To protect the islands the Ecuadorian government has placed strict controls on what you can do on them, including limiting where any tour company can go on a specific day. It all works well since you no longer have four ships dumping hundreds of people onto the same strip of beach, and you don’t come across other tour groups as you hike through the interior.
El Oriente is a huge area of the country – about 25% of its landmass – that extends from the Andes to the border of Peru. It’s also called Las Amazonas since it’s rivers carry the mountain snowmelt to the Amazon.

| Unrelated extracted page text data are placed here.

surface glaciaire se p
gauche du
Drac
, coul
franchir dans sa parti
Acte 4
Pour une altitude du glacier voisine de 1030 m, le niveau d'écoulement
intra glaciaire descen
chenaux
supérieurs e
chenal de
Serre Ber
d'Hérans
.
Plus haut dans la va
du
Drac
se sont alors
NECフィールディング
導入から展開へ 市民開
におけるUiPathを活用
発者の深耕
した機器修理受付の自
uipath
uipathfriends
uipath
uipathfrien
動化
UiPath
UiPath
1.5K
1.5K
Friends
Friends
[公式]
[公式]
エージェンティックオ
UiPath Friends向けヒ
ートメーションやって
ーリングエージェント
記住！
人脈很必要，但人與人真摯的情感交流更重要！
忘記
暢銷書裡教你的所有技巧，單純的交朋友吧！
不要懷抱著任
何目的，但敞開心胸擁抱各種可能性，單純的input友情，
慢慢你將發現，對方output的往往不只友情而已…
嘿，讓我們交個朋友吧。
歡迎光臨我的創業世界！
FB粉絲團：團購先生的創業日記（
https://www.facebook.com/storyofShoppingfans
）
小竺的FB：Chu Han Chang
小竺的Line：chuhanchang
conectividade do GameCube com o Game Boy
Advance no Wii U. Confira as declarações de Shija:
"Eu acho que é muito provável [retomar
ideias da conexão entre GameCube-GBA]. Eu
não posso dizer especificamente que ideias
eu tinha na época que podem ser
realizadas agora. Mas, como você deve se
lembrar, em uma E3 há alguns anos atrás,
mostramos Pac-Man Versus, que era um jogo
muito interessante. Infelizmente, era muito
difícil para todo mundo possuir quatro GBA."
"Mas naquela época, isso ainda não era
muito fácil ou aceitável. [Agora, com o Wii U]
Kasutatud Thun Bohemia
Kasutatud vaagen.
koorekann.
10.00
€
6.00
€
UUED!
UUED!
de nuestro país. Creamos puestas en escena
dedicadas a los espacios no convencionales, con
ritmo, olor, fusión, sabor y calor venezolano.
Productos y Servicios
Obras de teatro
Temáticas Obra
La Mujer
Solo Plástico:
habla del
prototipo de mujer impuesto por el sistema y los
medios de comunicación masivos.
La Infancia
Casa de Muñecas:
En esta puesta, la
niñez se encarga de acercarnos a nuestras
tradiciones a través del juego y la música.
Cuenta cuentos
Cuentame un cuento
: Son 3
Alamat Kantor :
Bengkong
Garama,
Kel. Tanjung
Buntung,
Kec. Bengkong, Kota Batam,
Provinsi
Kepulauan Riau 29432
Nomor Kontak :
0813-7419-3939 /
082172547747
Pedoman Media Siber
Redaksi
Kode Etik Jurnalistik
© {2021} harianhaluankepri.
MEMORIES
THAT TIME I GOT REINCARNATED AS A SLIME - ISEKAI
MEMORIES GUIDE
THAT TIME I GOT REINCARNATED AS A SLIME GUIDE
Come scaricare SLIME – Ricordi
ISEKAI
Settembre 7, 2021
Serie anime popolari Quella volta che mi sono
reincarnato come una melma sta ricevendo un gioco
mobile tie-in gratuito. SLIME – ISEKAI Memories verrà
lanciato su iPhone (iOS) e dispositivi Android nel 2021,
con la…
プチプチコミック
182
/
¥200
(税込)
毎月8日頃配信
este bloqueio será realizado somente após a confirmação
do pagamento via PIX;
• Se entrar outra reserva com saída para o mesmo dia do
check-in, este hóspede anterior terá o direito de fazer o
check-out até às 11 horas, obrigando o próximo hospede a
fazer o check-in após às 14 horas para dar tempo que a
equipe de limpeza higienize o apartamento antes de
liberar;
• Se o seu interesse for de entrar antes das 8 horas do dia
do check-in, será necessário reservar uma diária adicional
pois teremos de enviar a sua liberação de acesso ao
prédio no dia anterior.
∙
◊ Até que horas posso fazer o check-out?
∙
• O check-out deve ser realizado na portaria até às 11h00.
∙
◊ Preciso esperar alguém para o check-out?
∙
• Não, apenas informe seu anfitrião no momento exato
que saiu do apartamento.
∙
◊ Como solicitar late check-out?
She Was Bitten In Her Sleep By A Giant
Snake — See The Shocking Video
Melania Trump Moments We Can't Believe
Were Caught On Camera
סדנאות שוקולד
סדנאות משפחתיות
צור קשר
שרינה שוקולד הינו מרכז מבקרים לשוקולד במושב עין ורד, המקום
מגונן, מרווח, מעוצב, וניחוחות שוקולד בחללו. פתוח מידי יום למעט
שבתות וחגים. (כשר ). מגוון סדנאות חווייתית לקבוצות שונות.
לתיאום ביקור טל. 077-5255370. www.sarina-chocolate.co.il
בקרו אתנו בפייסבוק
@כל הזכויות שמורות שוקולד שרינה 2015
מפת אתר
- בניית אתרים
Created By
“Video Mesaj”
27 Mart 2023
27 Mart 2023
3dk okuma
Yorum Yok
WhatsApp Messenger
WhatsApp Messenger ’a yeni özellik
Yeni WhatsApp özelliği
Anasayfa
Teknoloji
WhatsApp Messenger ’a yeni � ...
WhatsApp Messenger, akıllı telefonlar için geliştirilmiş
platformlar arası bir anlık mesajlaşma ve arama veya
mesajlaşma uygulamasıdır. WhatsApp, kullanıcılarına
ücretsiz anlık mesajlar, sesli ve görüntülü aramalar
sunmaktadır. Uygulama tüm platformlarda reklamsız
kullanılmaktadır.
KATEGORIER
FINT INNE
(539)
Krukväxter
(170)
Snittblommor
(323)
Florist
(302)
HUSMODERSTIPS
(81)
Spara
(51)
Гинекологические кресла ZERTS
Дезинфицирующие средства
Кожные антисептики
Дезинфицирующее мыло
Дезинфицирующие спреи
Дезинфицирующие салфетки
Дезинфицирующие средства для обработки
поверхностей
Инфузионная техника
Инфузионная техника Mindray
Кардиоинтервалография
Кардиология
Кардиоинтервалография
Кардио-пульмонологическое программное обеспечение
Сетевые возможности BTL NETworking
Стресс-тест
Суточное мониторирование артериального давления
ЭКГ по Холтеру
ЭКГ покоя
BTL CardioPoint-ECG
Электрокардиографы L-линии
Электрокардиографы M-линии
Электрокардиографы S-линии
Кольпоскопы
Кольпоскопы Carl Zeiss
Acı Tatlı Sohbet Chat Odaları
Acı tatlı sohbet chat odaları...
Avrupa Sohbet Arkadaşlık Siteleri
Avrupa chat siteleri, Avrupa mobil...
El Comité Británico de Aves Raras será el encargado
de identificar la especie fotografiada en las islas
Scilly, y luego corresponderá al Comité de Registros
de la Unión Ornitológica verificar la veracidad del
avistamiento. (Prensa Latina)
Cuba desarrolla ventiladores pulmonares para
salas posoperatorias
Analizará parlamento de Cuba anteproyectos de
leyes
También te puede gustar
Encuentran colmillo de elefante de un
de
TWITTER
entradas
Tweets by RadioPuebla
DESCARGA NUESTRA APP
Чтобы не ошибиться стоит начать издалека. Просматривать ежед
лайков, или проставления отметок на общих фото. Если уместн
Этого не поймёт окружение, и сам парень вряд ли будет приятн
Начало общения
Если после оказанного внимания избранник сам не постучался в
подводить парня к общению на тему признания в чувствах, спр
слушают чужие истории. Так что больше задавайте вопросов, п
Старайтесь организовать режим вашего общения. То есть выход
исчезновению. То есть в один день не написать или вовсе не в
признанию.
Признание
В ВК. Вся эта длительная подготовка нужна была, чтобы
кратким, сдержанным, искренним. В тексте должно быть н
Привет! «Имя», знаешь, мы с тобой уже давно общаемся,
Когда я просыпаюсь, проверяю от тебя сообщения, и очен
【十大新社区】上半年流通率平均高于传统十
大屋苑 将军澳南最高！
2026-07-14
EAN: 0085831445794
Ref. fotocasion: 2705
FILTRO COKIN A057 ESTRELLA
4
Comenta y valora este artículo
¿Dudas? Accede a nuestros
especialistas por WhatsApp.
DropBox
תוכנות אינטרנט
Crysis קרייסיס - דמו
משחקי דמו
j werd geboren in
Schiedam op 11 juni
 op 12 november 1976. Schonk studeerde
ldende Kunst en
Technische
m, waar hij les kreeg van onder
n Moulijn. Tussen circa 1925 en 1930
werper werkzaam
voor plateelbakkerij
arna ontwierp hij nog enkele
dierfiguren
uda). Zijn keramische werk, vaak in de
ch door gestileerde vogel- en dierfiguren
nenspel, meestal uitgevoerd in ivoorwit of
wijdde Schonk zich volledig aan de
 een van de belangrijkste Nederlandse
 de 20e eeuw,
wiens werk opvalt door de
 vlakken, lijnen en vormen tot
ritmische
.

It’s a naturalist’s dream since 57% of all Ecuadorian mammals live in the area; you’ll also find 500 species of tropical birds and 15,000 species of tropical plants.
As in the Galapagos, an eco-tourism industry has also blossomed here, with several jungle lodges now catering to international travelers.
One of the wonderful things about visiting Ecuador is the opportunity to visit the indigenous Indian markets. Depending on the market you can find local Indians selling a wide variety of goods ranging from animals and produce to woven goods and handicrafts.
The market at Otavalo, about two hours north of Quito on the Pan-American Highway, is the most well know of the markets but also the most touristy. The Sunday market at Gualaceo, about 40 minutes outside of Cuenca, is a bit more authentic. Other markets include Cotacachi (famous for its leather works), about a half hour north of Otavalo, and Saquisalí, two hours south of Quito.
South of Gualaceo is the town of Chordeleg, famous for its silver jewelry. You’ll find it sold in many shops in the center of town.